Joanne Shaw Taylor - live at The Royal Festival Hall

It is rare that I venture to London for live music. Last Wednesday was an an exception and with good reason. It was for to see this artist live a fifth time but the fact that I had never set foot inside the iconic Royal Festival Hall did no harm either.

Photo credit: John Bentley

The artist was Joanne Shaw Taylor and despite a cold that had caused the cancellation of the previous day's show at Bristol Colston Hall we were treated to an awesome set. Her voice held but, sensibly in the circumstance, the guitar parts and the addition of an entirely instrumental number were to the fore. It was to be quite stunning. I have never seen and heard guitar played quite like that by anyone...  the acoustics of the room playing a full part here. The whole set seemed to go so very quickly but was not in fact any shorter than might have been anticipated.
Support was provided by the impressive South African blues-rock artist Dan Patlanky and his band of which I have to admit that I was previously quite unaware. On the other hand I really like being caught off-guard by new music.
Rather suspecting that I would not be permitted to use it I didn't take a camera. In some ways that was liberating too.
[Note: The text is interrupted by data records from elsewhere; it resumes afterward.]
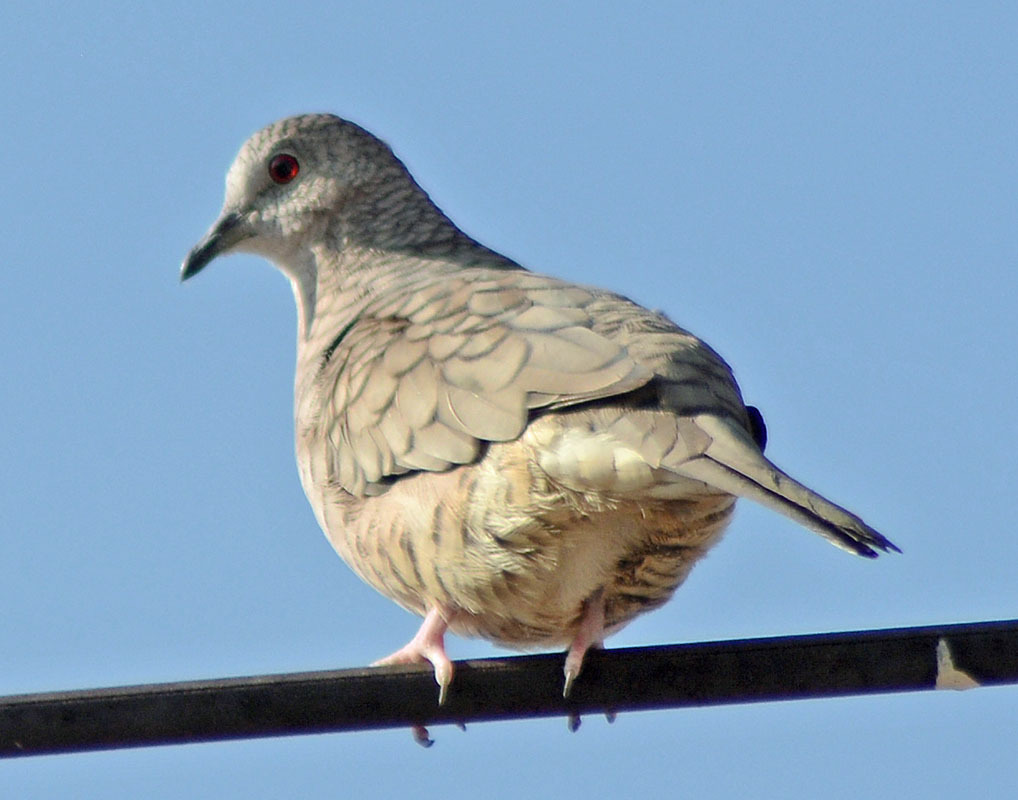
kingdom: Animalia
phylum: Chordata
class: Aves
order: Columbiformes
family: Columbidae
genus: Columbina
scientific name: Columbina inca
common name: Inca dove
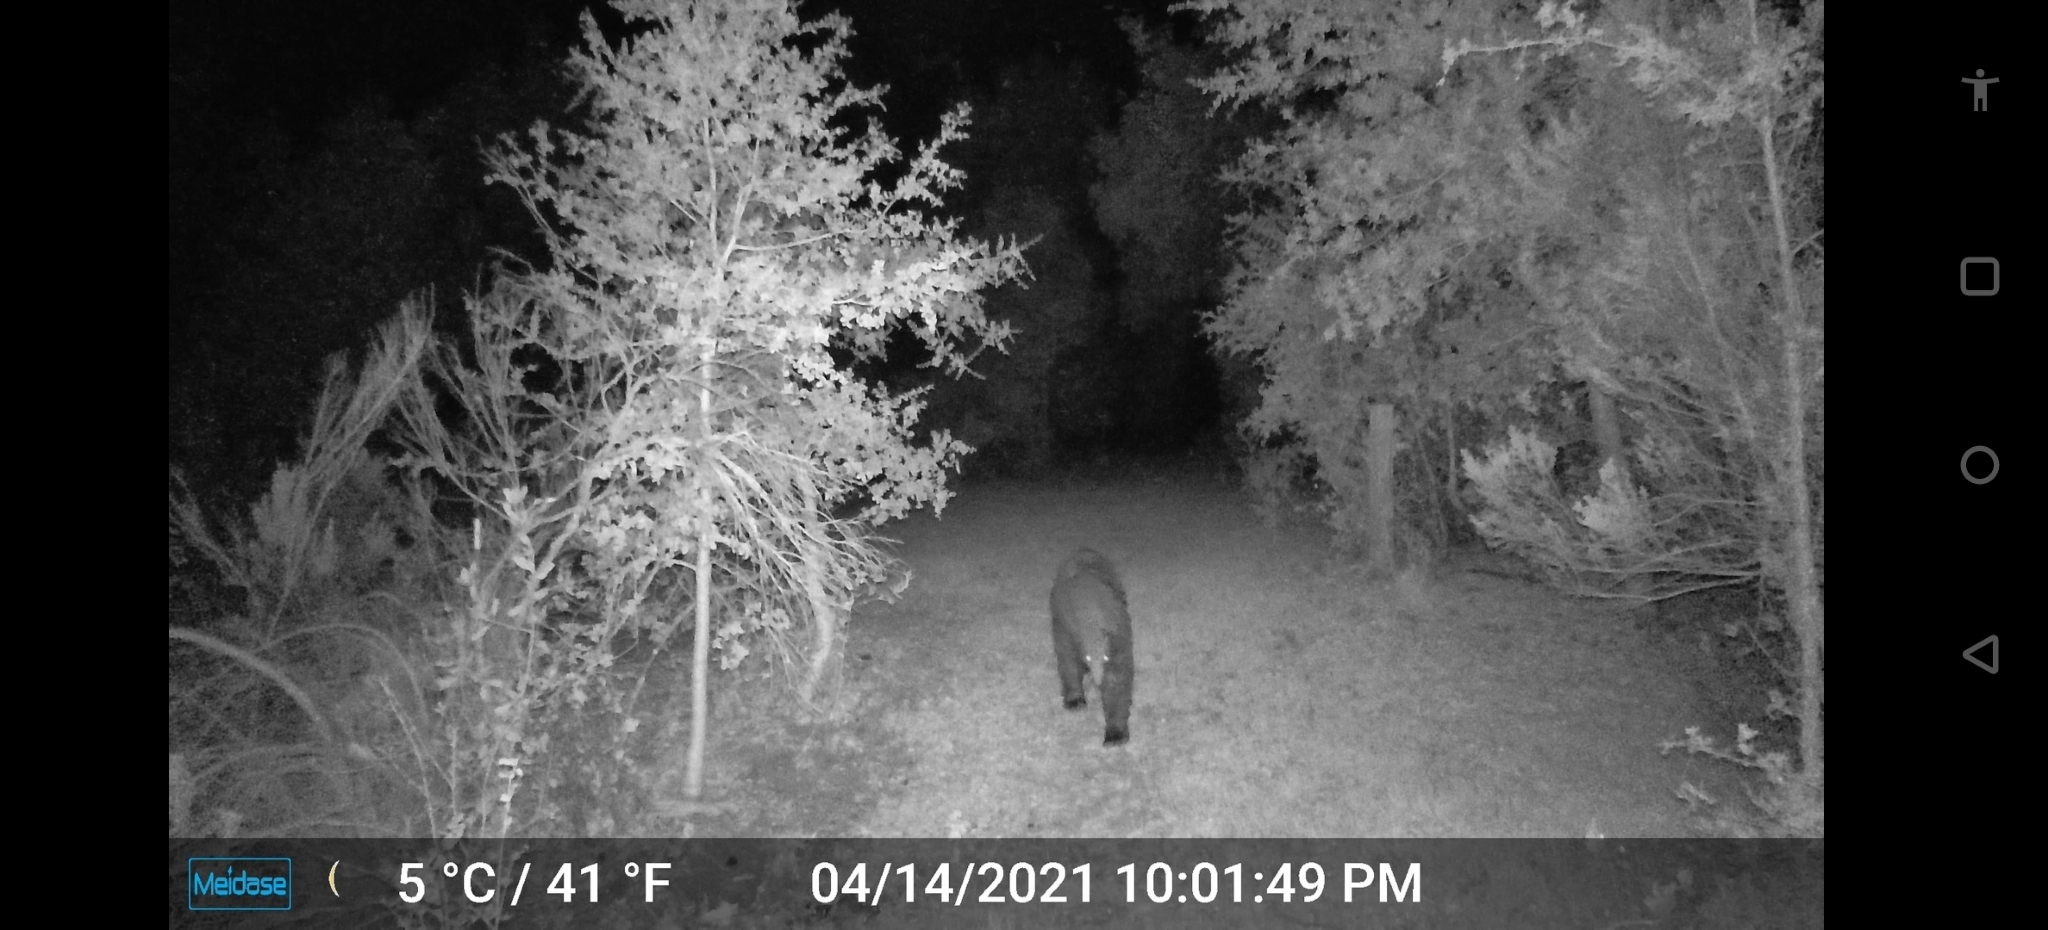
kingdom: Animalia
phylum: Chordata
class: Mammalia
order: Carnivora
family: Ursidae
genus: Ursus
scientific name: Ursus americanus
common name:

The whole evening, involving company and travelling to London and back, seems to have pressed some sort of reset button in my mind.  Since the summer's festivals I have been listening to absolutely loads of music but had somehow lost the wish to write about it for a month or two. 
It has to be spontaneous. It isn't something that I can make myself do though I often think in some detail about what I might post even when I don't actually do it.